AlmaLinux, l'erede di CentOS si aggiona con GNOME 49 e molto altro
Il team AlmaLinux ha rilasciato nelle scorse ore la versione 10.2, nome in codice “Lavender Lion”, della distro Linux per “profughi da CentOS”, introducendo una serie di aggiornamenti pensati per migliorare il supporto in scenari operativi enterprise e carichi di lavoro particolarmente avanzati e complessi nel mondo dello sviluppo software. La nuova release amplia inoltre la compatibilità sia lato hardware sia lato software del sistema, oltre a risolvere alcuni bug, ottimizzare le prestazioni e migliorare la sicurezza.
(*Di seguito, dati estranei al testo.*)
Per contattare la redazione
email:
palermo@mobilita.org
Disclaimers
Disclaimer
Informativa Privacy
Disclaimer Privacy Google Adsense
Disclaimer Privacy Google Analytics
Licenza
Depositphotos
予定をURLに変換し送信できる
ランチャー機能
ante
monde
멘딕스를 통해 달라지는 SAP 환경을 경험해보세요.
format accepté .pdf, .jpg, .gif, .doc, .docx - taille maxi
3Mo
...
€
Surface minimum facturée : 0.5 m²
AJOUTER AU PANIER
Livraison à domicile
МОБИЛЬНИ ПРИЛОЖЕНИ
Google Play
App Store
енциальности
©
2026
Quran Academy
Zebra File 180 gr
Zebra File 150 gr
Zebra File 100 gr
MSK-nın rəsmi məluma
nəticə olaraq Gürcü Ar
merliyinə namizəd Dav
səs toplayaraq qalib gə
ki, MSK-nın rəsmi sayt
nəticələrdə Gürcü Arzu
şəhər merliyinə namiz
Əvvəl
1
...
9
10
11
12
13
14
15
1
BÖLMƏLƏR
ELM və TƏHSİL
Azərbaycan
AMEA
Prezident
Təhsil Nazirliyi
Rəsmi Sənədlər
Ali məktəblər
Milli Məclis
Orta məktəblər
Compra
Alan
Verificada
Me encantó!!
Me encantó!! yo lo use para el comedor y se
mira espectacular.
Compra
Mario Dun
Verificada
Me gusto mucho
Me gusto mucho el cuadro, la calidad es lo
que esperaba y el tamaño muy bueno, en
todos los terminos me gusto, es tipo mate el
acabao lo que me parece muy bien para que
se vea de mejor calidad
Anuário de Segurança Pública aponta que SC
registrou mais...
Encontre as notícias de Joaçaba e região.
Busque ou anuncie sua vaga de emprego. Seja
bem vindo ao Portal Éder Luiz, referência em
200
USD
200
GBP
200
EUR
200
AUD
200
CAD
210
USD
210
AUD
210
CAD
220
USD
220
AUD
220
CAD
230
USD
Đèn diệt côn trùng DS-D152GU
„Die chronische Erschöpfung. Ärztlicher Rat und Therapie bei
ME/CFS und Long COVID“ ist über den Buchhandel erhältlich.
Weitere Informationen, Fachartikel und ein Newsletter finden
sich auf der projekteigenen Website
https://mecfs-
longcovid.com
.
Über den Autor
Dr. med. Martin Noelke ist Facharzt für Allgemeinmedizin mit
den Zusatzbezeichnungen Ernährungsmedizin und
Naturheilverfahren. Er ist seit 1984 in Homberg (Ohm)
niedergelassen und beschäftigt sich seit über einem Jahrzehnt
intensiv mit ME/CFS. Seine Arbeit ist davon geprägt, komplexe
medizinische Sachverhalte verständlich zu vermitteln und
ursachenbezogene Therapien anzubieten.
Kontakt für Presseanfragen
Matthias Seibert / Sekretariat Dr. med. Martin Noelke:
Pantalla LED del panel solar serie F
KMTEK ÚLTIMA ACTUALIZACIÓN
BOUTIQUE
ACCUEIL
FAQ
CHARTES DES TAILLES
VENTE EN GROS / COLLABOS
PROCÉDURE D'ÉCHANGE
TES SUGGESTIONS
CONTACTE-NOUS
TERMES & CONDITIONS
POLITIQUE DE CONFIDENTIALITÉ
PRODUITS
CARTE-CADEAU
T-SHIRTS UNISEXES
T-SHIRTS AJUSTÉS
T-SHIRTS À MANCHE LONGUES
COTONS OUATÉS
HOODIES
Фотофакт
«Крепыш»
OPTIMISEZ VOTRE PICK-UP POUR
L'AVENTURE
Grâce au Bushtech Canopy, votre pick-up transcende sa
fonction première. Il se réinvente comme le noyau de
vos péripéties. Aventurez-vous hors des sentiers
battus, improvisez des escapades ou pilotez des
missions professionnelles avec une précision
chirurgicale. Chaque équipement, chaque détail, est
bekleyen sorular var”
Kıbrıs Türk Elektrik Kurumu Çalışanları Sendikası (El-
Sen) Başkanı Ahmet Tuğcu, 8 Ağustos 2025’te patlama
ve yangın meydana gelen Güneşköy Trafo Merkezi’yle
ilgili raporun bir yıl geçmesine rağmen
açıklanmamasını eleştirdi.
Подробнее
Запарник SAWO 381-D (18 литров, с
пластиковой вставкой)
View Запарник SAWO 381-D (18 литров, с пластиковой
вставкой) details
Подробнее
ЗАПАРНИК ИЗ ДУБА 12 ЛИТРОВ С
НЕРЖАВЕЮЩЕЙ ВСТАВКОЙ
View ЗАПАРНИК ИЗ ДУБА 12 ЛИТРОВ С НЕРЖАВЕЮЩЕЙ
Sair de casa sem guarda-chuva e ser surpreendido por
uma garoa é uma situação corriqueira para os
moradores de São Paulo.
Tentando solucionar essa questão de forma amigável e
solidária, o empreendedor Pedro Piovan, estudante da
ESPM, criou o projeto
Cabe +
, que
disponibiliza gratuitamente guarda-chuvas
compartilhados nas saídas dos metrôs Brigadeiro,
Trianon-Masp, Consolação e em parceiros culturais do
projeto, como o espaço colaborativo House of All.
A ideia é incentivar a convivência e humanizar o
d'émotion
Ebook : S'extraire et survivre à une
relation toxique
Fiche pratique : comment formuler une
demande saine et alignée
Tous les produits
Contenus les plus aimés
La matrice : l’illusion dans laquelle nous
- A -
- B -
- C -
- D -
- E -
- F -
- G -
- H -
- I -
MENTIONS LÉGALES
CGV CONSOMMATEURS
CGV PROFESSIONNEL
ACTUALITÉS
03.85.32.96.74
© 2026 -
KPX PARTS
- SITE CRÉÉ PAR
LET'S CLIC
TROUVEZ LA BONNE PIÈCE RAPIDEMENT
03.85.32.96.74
CentOS (Community Enterprise Operating System) era una distro cosiddetta “community driven” piuttosto storica, pensata come alternativa libera e open-source a Red Hat Enterprise, mantenendo la piena compatibilità con il suo codice upstream. CentOS fu assorbita da Red Hat stessa nel 2014, ma dopo qualche anno, post acquisizione da parte di IBM, la società ne annunciò l’abbandono. Così è nata AlmaLinux, di nuovo indipendente e mantenuta dalla community, che mantiene lo spirito e le caratteristiche di CentOS originale.
Tra le novità principali di “Lavender Lion” vale la pena segnalare soprattutto il supporto al boot su filesystem Btrfs, una funzionalità che amplia le opzioni per la gestione avanzata dello storage, soprattutto in ambienti server e virtualizzati. Viene inoltre introdotto il supporto alle architetture x86-64-v2, e quello nativo SPICE per le applicazioni client, una mossa che punta a migliorare l’esperienza in ambienti remoti e infrastrutture VDI.